Lonely Number (Main Thread)

Community

Start a Thread

Filters

All Threads

Answered

Unanswered

By Category

All

Career

Challenges

Feedback

General

Notifications

Subscribe You’re not receiving notifications from this thread.

Here is the interview question prompt, presented for reference.

In a given array of numbers, one element will show up once and the others will each show up twice. Can you find the number that only appears once in O(n) linear time? Bonus points if you can do it in O(1) space as well.

lonelyNumber([4, 4, 6, 1, 3, 1, 3])
// 6

lonelyNumber([3, 3, 9])
// 9

Constraints

Length of the array <= 100,000
The values of the array will be between -1,000,000,000 and 1,000,000,000

You can see the full challenge with visuals at this link.

Challenges • Asked over 5 years ago by Anonymous

Jake from AlgoDaily Commented on Aug 12, 2019:

This is the main discussion thread generated for Lonely Number.

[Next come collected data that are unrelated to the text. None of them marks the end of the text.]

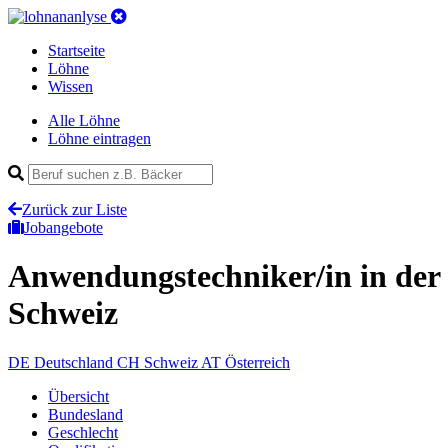
Startseite
Löhne
Wissen
Alle Löhne
Löhne eintragen
Zurück zur Liste
Jobangebote
Anwendungstechniker/in
in der
Schweiz
DE
Deutschland
CH
Schweiz
AT
Österreich
Übersicht
Bundesland
Geschlecht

Anonymous Commented on Aug 12, 2019:

Using delete on an object does not appear to work as intended. Running with an odd number of multiple appearances, like console.log(lonelyNumber([4, 4, 6, 1, 1, 3, 1, 3])); returns 1 instead of the expected 6. I could not reduce the problem beyond setting to true or false if more than one, and then finding the first key with value of true. There is no built in method for this and it is potentially slow (?).

Jake from AlgoDaily Commented on Nov 19, 2019:

Hi,

Your example has 1 appearing 3 times, so the 3rd time, it gets added back to the array.

I've added a note: "Note that this only works if the rest of the numbers show up an even number of times. This is because if a number shows up three or more times, you'll end up adding it back to the hash map."

Anonymous Commented on Jan 09, 2020:

[deleted]

Tonya Sims Commented on Feb 19, 2020:

What about using the count function? Isn't it still 0(n)?

def lonely_number2(arr):
for item in arr:
if arr.count(item) == 1:
return item

Anonymous Commented on Mar 25, 2020:

[deleted]

Jacob Danner Commented on Jan 02, 2021:

This was the most helpful explanation of XOR I've read, still not sure I'd pull this out in an interview but it makes this bitwise operations seem much more accessible! Thanks!

Jake from AlgoDaily Commented on Jan 02, 2021:

So happy to hear that, Jacob :-) Check out https://algodaily.com/lessons/bitwise-operators-and-bit-manipulation-for-interviews for even more fun with bit manipulation!

Vits94 Commented on Feb 18, 2021:

How about using Math to solve the problem:-
Idea -> 2 * (a + b + c) - (a + a + b + b + c) = c

Code:
public int lonelyNumber(int[] nums) {
int sumOfNums = 0, sumOfSet = 0;
Set s = new HashSet<>();

for(int x : nums) {
if (!s.contains(x)) {
s.add(x);
sumOfSet += x; // set will contain only unique elements from given array
}
sumOfNums += x;
}
return 2 * sumOfSet - sumOfNums;

}

Oliver Price Commented on Jun 12, 2022:

I like the solution you suggested but I generally prefer more intuitive solutions that would be slightly easier for an observer to unpack.

This solution isn't quite O(n) time complexity because it uses a sort but it is O(1) space complexity. In terms of absolute time to run, it's pretty much exactly the same as your bitwise solution (sometimes slower, sometimes faster).

Order the list
Loop through the ordered list a. If a number if surrounded by two different ones, then return it b. Otherwise, go to the next number along

SNIPPET

def lonelyNumber(nums):
    nums.sort()
    for i, num in enumerate(nums):
        if i == 0:
            if nums[1] != num:
                return num
        elif i == len(nums) - 1:
            if nums[i - 1] != num:
                return num
        else:
            if nums[i - 1] != num and nums[i + 1] != num:
                return num

My only issue with it is that it uses a lot of if statements which I generally try to avoid for readability purposes.